No Google Reader Replacement, Only Alternatives | TechCrunch

rss feed iconGoogle doesn’t care – it’s shutting down Google Reader on July 1 and we all have to leave. It’s the digital equivalent of bringing up the house lights when the rock concert is over.  via There Is No Google Reader Replacement, Only Alternatives | TechCrunch.

See And the winner is…for alternatives. Have you made a decision about which feedreader service you will be using?

20 thoughts on “No Google Reader Replacement, Only Alternatives | TechCrunch

  1. With the old Google Reader, I managed to set up the RSS widget in my WordPress.com blog’s sidebar to show the ten latest postings of the blogs I subscribed to. This list updated itself dynamically, and showed the first title, first paragraph and author of any new postings on those blogs. I was a bit of a work-round, and while not as smooth as the Blogger dynamic blogrolls, it worked well enough for my purposes.

    However, since Google Reader disappeared, I haven’t been able to replicate this functionality on my blog. I have started a Feedly account, but can’t figure out how to get the WordPress RSS widget to work with the Feedly data to show in the same dynamic way as I had previously done with Google Reader.

      • Thanks for that. But does this mean I have to have a separate feed widget for each blog I want in my list? In which case they won’t automatically rearrange based on latest posting, will they?

        That is different from the way I used to have them all come from just one RSS feed URL from Google Reader. Feedly doesn’t seem to have a feed URL (or not that I can find anyway) that I can drop into the widget like Google reader did.

        • Yes it means each feed URL must be entered into a different RSS widget. There is no widget here at WordPress.com that does what you describe.

          • Odd, because there must’ve been that functionality previously, because it used to work on my WordPress blog with my Google Reader feed.

            No problem … it was just a preference for me, but not startlingly important.

          • Aha, got it! I found a reader called InoReader. It allows you to group your subscribed blogs into a public folder, then gives you the RSS feed URL for that folder. I then just dropped that URL into the RSS widget on my WordPress blog, and hey presto, a dynamic blogroll! You can see it at the bottom of the sidebar in my blog here: http://arteis.wordpress.com/

          • I’m so happy to know you were able to accomplish this. I’m sure other bloggers would love to know about the InoReader too. Today I will check it out and then publish a brief post so my readers are aware of it. Thanks so much for returning and letting us know how you resolved this.

  2. Thanks for the link. I switched with Feedly as soon as they said Google Reader was dead. I don’t really understand this policy to create and then shut down services that million of users rely on every day! It will become more and more difficult to dedicate time to create something with some virtual provider if we cannot have any guarantee they will last for a long period even when people are using them!

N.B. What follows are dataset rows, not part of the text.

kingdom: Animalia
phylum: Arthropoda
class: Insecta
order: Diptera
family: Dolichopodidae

    Btw, Feedly is fine, I switched without any problem weeks ago and the apps for iPhone and iPad work very well. In the article they say 50 million of people rely on RSS, so why Google did that? Maybe because they want to push everybody to use their G+, but I prefer RSS readers than social networks and I hope they won’t push everybody to use social networks only in the future!

    • Hi David,
      The big guys that purchase the little guys and then close down the service provided are irksome. It’s a never ending big fish eats little fish scenario that leaves those using the service in a quandary. I do agree that Google is trying to steer people towards Google plus but like you I prefer using a feedreader.

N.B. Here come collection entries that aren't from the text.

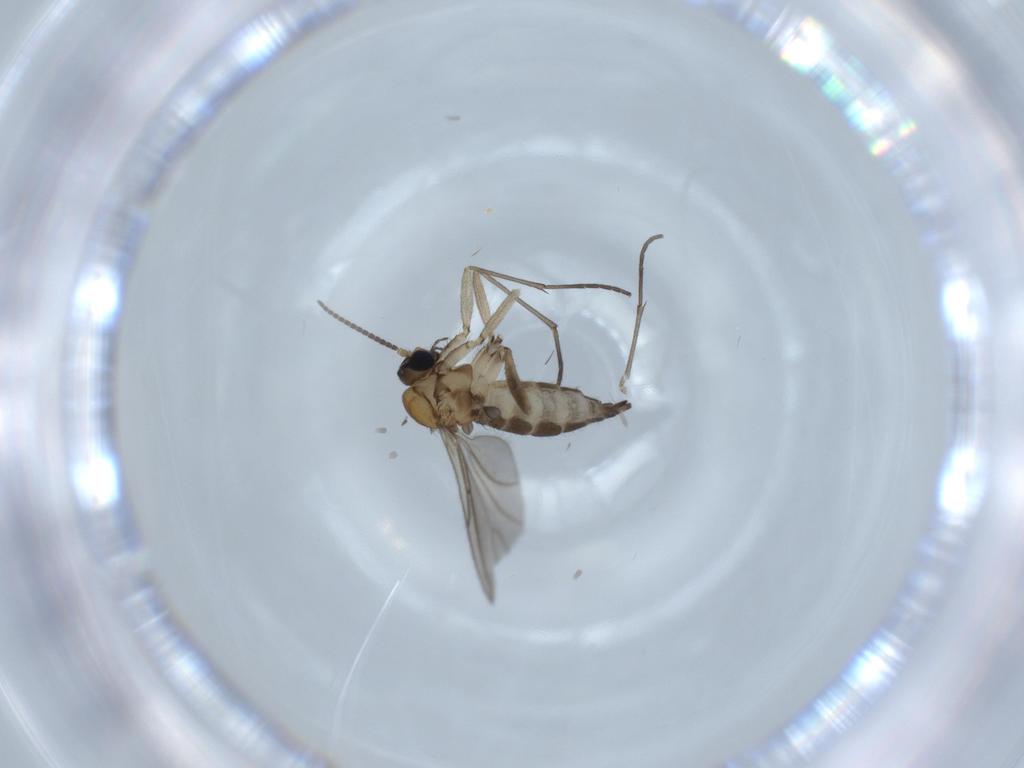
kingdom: Animalia
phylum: Arthropoda
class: Insecta
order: Diptera
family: Sciaridae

  3. I’m a bit confused here (easily done). I thought the RSS thingy came with the web browers so if Google are turning it off does this mean I can’t bookmark web sites or follow blogs without subscribing to endless emails?

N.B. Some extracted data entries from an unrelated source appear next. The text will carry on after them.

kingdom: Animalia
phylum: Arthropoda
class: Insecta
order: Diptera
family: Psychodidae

    • It means either you get endless email or you have to find another feedreader service. Feedly seems to be a popular choice but there are others.

  4. When they made the announcement back in May I searched for alternatives. I found feedly and have been using it now for about the last 6 weeks. It’s not google reader, but it is serving my needs just fine.

  5. I am very muddled about readers TiTi, do some do things that others don’t? Is the WordPress one a google one? I have only just started trying to use them and I am baffled a bit. Do you think the best thing is just to set up an account with the winner and try and figure it out? Probably. Thanks for the link here, I will give it a go x

    • Each feedreader does have different features. The WordPress.com one is for in-house use by WordPress.com bloggers only; it’s not the Google reader. If the WordPress.com Reader is meeting your needs then why bother setting up another service? Stick with what’s working for you.